The Disciple Whom Jesus Loved


The apostle John is one of the most important Christians who ever lived. He was a loyal disciple to Jesus and a powerful leader in the early church. He contributed major portions of the New Testament. And he survived the other apostles, thus demonstrating a lifetime of faithfulness.

The Follower
John was one of Jesus’ twelve disciples. When Jesus called him, he was fishing on the Sea of Galilee with his brother James and their partners, Simon and Andrew (Luke 5:9-10). He and James were included with Peter in Jesus’ “inner circle.” So he enjoyed closer access to Jesus than the other disciples.

John frequently calls himself “the disciple whom Jesus loved.” It seems he and Jesus had a special relationship. He “leaned back against Jesus” during the Last Supper (John 13:25). He stood at the foot of the cross while Jesus died, and Mary was entrusted to his care (John 19:26). Some speculate he and Jesus were cousins.

Yet John had his shortcomings. When a Samaritan village refused to welcome Jesus, he and James asked if they should “call down fire from heaven to destroy them” (Luke 9:54). He and James presumptuously asked to sit at Jesus’ right and left in His kingdom (Mark 10:37).

The Leader
John is often associated with Peter in the book of Acts. He was at the temple when Peter healed the lame man (3:1-25). He and Peter spent the night in jail and stood trial before the Sanhedrin (4:1-21). When the Samaritans believed the gospel, he and Peter laid hands on them so they might receive the Holy Spirit (8:14-17).

John’s brother James was the first apostle to be put to death (12:1-2). But John became a “pillar” of the church in Jerusalem (Galatians 2:9). Later he moved to Ephesus where he wrote the Gospel of John and the letters 1 – 3 John. Toward the end of his life he was exiled to Patmos, where he wrote the book of Revelation.

John outlived the other apostles. He was the only one to not be martyred. Tradition tells us he was dipped into a vat of boiling oil in the Colosseum, yet emerged unharmed. He also mentored Polycarp and Ignatius, who became two of the most prominent early church fathers.

Legacy of Love
John’s writings emphasize love.
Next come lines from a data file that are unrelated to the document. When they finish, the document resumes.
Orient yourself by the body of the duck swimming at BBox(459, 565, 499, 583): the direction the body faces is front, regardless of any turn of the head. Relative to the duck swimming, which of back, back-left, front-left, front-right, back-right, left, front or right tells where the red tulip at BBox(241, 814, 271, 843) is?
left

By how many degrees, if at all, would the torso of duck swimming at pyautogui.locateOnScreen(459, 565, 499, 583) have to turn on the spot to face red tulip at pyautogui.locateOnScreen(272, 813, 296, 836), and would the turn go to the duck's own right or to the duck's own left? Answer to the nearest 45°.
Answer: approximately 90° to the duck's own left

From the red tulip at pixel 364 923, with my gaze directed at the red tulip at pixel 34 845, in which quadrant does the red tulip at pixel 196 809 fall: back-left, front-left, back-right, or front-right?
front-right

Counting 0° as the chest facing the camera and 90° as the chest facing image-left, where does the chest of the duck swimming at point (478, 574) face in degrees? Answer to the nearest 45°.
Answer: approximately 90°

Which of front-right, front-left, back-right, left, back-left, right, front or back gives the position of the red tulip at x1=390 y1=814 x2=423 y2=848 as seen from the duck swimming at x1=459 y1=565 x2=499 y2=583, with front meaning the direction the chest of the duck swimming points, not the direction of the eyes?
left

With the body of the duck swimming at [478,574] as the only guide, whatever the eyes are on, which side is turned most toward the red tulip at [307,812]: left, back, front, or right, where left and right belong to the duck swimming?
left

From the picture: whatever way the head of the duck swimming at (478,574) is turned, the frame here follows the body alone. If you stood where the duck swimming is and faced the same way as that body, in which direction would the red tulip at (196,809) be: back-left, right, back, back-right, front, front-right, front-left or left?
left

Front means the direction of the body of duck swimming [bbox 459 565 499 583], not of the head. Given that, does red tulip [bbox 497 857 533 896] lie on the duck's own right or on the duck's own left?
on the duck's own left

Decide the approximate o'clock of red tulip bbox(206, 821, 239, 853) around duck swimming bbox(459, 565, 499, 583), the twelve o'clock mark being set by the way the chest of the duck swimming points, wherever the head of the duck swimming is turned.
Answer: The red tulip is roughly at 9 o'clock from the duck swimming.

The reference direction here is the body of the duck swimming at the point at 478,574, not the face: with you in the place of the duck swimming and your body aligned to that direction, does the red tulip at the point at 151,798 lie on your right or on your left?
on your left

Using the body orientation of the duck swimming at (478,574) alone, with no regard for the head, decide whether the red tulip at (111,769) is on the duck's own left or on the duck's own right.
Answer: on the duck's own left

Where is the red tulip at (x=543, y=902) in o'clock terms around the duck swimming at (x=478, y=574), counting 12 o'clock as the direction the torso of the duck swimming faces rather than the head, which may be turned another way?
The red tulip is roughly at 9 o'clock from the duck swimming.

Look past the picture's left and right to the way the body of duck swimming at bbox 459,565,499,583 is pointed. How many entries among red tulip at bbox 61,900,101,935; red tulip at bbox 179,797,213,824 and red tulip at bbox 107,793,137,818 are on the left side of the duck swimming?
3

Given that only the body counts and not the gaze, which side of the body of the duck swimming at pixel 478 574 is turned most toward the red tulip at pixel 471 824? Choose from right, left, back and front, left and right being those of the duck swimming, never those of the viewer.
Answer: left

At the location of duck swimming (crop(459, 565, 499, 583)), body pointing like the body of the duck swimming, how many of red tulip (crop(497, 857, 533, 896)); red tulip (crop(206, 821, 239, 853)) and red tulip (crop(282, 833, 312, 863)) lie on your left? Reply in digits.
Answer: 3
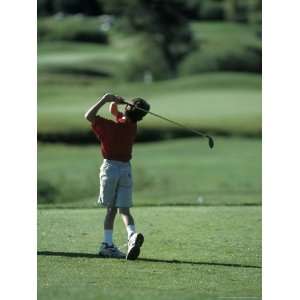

He penned the most memorable verse in all Scripture, “For God so loved the world that he gave his one and only Son, that whoever believes in him shall not perish but have eternal life” (John 3:16). He records Jesus’ command, “By this all men will know you are my disciples, if you love one another” (John 13:35).

He asks, “Let us love one another, for love comes from God…Whoever does not love does not know God, because God is love” (1 John 4:7-8). Indeed, our love for one another verifies our love for God: “If anyone says, ‘I love God,’ yet hates his brother, he is a liar…Whoever loves God must also love his brother” (1 John 4:20-21).

He passes along Jesus’ rebuke to the church in Ephesus, “You have forsaken your first love” (Revelation 2:4).

John reminds us that love is at the core of Christianity. Our obedience to God flows naturally out of our love for Him. His example shows that our role as pastors is to love our congregations as they progress toward spiritual maturity. Although at times they reject our love and resist our leadership, our love for them must remain unshaken.